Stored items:
- Opening Delimiter -
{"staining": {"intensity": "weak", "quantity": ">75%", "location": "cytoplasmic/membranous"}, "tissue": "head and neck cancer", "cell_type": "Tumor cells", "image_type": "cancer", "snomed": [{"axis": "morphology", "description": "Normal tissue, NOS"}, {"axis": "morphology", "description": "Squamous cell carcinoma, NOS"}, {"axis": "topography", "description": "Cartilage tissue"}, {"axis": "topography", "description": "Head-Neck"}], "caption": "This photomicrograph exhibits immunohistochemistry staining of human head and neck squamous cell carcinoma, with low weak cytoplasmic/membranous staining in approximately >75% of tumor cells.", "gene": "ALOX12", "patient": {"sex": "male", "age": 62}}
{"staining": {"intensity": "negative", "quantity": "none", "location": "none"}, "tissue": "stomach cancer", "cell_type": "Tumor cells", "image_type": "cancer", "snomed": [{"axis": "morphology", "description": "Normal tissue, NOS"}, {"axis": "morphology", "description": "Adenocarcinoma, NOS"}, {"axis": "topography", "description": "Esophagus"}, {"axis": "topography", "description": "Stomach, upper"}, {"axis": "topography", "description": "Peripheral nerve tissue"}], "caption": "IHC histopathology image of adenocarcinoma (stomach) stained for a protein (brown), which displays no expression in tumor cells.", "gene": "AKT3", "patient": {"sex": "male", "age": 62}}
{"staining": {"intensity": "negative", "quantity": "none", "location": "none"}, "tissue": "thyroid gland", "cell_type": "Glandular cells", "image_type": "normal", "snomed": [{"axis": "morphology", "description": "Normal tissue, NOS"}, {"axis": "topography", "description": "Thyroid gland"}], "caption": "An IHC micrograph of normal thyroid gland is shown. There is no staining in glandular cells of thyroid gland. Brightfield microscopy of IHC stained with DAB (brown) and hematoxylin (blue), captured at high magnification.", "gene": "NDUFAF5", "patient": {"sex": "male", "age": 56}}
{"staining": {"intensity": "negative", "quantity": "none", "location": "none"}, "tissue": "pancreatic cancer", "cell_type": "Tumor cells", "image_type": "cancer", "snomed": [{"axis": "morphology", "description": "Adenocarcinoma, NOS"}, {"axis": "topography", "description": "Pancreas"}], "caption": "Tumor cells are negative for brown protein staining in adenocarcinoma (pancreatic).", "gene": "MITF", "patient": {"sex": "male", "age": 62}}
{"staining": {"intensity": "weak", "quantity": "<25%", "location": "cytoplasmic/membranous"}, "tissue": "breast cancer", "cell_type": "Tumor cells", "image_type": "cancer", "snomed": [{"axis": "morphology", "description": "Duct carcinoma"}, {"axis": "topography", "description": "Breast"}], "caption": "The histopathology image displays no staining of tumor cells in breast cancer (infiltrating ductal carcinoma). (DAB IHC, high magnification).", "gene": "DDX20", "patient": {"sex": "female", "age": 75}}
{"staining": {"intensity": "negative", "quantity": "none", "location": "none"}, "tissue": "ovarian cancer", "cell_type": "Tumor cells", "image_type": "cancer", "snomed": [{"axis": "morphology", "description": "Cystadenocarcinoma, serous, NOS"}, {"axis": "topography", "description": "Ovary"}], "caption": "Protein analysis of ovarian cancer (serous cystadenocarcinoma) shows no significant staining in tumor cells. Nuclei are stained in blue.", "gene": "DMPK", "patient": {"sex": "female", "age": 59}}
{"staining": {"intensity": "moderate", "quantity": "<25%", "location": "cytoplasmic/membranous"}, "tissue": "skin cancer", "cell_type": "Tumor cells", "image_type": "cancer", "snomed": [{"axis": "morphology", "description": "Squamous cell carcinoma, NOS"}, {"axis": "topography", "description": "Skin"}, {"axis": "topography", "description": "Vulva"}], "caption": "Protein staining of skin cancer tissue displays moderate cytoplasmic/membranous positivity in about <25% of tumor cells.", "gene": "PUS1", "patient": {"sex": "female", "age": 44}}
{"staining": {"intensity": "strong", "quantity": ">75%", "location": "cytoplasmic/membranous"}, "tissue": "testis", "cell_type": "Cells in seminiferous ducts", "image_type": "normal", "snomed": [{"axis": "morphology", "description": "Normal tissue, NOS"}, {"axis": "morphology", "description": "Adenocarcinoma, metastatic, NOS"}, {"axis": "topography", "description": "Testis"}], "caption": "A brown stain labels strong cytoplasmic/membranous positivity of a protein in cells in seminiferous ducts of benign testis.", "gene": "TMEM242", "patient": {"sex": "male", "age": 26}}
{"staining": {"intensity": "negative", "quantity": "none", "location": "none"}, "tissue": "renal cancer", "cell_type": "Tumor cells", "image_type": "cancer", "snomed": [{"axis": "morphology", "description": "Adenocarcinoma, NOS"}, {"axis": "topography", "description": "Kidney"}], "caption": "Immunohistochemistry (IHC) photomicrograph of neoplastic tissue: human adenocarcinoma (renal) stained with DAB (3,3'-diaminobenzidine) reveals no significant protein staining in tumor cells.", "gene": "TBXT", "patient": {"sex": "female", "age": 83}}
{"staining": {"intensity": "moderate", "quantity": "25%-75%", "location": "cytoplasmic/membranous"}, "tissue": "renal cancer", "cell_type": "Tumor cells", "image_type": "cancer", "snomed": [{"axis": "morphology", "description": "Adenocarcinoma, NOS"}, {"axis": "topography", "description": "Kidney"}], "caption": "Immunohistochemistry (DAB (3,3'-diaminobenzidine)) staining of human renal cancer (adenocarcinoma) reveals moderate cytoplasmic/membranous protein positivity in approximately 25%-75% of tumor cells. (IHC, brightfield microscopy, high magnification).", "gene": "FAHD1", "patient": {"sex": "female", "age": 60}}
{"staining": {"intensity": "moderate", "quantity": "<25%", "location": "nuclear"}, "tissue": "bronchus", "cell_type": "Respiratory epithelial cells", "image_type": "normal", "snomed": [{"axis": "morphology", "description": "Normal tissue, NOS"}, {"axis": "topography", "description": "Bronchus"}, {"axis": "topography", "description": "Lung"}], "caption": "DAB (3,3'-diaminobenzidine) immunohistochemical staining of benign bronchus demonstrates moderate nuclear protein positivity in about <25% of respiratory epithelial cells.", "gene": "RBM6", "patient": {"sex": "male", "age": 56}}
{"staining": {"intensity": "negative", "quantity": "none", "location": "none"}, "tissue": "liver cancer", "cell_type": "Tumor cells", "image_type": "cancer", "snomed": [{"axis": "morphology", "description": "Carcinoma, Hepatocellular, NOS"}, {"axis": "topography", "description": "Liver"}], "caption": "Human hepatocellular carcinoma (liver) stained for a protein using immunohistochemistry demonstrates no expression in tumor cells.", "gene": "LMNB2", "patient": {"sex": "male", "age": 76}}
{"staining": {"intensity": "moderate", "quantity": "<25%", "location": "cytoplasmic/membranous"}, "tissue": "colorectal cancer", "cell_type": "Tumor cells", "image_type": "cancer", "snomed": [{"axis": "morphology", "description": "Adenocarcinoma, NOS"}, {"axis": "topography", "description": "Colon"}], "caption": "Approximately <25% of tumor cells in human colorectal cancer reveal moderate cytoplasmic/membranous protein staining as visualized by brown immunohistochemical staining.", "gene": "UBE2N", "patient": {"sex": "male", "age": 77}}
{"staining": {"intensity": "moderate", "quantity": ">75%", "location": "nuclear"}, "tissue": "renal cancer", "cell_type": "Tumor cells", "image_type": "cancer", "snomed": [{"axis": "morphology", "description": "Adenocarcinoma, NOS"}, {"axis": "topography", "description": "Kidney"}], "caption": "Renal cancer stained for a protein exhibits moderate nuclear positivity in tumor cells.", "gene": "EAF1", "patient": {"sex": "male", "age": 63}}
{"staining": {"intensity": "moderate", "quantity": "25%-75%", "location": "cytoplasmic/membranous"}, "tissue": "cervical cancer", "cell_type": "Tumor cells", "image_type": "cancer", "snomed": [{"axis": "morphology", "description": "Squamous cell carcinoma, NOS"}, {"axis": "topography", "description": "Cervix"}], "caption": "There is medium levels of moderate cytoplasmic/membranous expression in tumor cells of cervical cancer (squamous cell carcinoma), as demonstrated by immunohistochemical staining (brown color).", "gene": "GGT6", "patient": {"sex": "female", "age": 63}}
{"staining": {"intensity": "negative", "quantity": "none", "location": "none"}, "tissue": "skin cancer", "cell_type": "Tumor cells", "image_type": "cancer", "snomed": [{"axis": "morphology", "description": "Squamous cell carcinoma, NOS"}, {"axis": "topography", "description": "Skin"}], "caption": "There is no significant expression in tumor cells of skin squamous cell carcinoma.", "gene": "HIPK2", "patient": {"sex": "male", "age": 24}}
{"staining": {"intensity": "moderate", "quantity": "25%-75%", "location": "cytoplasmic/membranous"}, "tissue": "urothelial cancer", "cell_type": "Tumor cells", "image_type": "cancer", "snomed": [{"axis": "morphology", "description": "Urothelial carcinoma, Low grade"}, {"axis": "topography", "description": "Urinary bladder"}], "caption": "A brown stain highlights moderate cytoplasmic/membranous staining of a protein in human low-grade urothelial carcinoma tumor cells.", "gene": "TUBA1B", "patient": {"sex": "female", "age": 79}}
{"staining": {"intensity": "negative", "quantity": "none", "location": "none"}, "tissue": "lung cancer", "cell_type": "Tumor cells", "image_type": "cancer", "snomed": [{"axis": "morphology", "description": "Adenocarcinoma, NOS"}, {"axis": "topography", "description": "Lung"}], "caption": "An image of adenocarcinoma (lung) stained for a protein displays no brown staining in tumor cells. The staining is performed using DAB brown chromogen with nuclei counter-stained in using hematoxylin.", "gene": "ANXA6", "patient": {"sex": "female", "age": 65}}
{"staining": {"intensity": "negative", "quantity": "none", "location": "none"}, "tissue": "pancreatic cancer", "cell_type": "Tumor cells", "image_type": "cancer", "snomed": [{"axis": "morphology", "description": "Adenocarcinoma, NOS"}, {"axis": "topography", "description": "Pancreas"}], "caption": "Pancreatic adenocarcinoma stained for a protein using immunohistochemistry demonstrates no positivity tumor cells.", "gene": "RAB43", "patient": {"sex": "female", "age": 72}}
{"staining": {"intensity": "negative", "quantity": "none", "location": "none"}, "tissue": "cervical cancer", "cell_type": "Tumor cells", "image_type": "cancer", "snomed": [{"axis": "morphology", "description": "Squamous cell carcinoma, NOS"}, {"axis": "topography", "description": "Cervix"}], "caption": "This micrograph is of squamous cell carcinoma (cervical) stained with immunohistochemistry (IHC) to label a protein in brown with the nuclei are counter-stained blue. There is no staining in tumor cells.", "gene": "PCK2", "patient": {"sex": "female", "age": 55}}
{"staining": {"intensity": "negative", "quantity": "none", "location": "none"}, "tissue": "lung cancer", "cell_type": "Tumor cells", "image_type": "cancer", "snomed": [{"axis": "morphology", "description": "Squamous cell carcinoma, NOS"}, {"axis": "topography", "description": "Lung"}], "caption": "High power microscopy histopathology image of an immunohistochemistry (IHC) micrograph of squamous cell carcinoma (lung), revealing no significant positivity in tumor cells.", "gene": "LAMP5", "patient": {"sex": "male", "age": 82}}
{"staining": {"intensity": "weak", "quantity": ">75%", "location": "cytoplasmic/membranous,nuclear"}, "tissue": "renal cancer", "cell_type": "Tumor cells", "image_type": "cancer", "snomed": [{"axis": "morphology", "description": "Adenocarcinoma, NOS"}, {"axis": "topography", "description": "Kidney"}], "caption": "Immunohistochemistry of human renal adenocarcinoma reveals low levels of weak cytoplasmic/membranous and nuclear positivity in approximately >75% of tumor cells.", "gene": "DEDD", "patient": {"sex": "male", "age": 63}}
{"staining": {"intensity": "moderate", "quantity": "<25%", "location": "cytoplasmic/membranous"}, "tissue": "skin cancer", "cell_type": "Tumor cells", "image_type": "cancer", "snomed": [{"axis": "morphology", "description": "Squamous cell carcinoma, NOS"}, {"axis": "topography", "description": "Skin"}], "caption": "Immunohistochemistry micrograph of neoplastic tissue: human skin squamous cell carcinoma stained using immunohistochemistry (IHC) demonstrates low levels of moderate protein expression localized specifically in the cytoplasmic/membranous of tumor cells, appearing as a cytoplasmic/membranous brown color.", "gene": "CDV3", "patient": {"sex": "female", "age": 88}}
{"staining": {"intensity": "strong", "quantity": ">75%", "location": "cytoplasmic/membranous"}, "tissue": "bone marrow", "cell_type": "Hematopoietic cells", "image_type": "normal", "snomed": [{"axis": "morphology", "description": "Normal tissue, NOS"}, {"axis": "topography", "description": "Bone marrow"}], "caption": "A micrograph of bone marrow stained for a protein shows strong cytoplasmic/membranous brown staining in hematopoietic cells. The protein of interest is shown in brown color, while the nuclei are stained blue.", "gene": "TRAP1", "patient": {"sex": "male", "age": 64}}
- Closing Delimiter -
Aim of the exercise ->
Return word for word the lines above from the line with "cancer stained for" to the line with "is no significant", including both and leaving out all others.

Solution to the exercise ->
{"staining": {"intensity": "moderate", "quantity": ">75%", "location": "nuclear"}, "tissue": "renal cancer", "cell_type": "Tumor cells", "image_type": "cancer", "snomed": [{"axis": "morphology", "description": "Adenocarcinoma, NOS"}, {"axis": "topography", "description": "Kidney"}], "caption": "Renal cancer stained for a protein exhibits moderate nuclear positivity in tumor cells.", "gene": "EAF1", "patient": {"sex": "male", "age": 63}}
{"staining": {"intensity": "moderate", "quantity": "25%-75%", "location": "cytoplasmic/membranous"}, "tissue": "cervical cancer", "cell_type": "Tumor cells", "image_type": "cancer", "snomed": [{"axis": "morphology", "description": "Squamous cell carcinoma, NOS"}, {"axis": "topography", "description": "Cervix"}], "caption": "There is medium levels of moderate cytoplasmic/membranous expression in tumor cells of cervical cancer (squamous cell carcinoma), as demonstrated by immunohistochemical staining (brown color).", "gene": "GGT6", "patient": {"sex": "female", "age": 63}}
{"staining": {"intensity": "negative", "quantity": "none", "location": "none"}, "tissue": "skin cancer", "cell_type": "Tumor cells", "image_type": "cancer", "snomed": [{"axis": "morphology", "description": "Squamous cell carcinoma, NOS"}, {"axis": "topography", "description": "Skin"}], "caption": "There is no significant expression in tumor cells of skin squamous cell carcinoma.", "gene": "HIPK2", "patient": {"sex": "male", "age": 24}}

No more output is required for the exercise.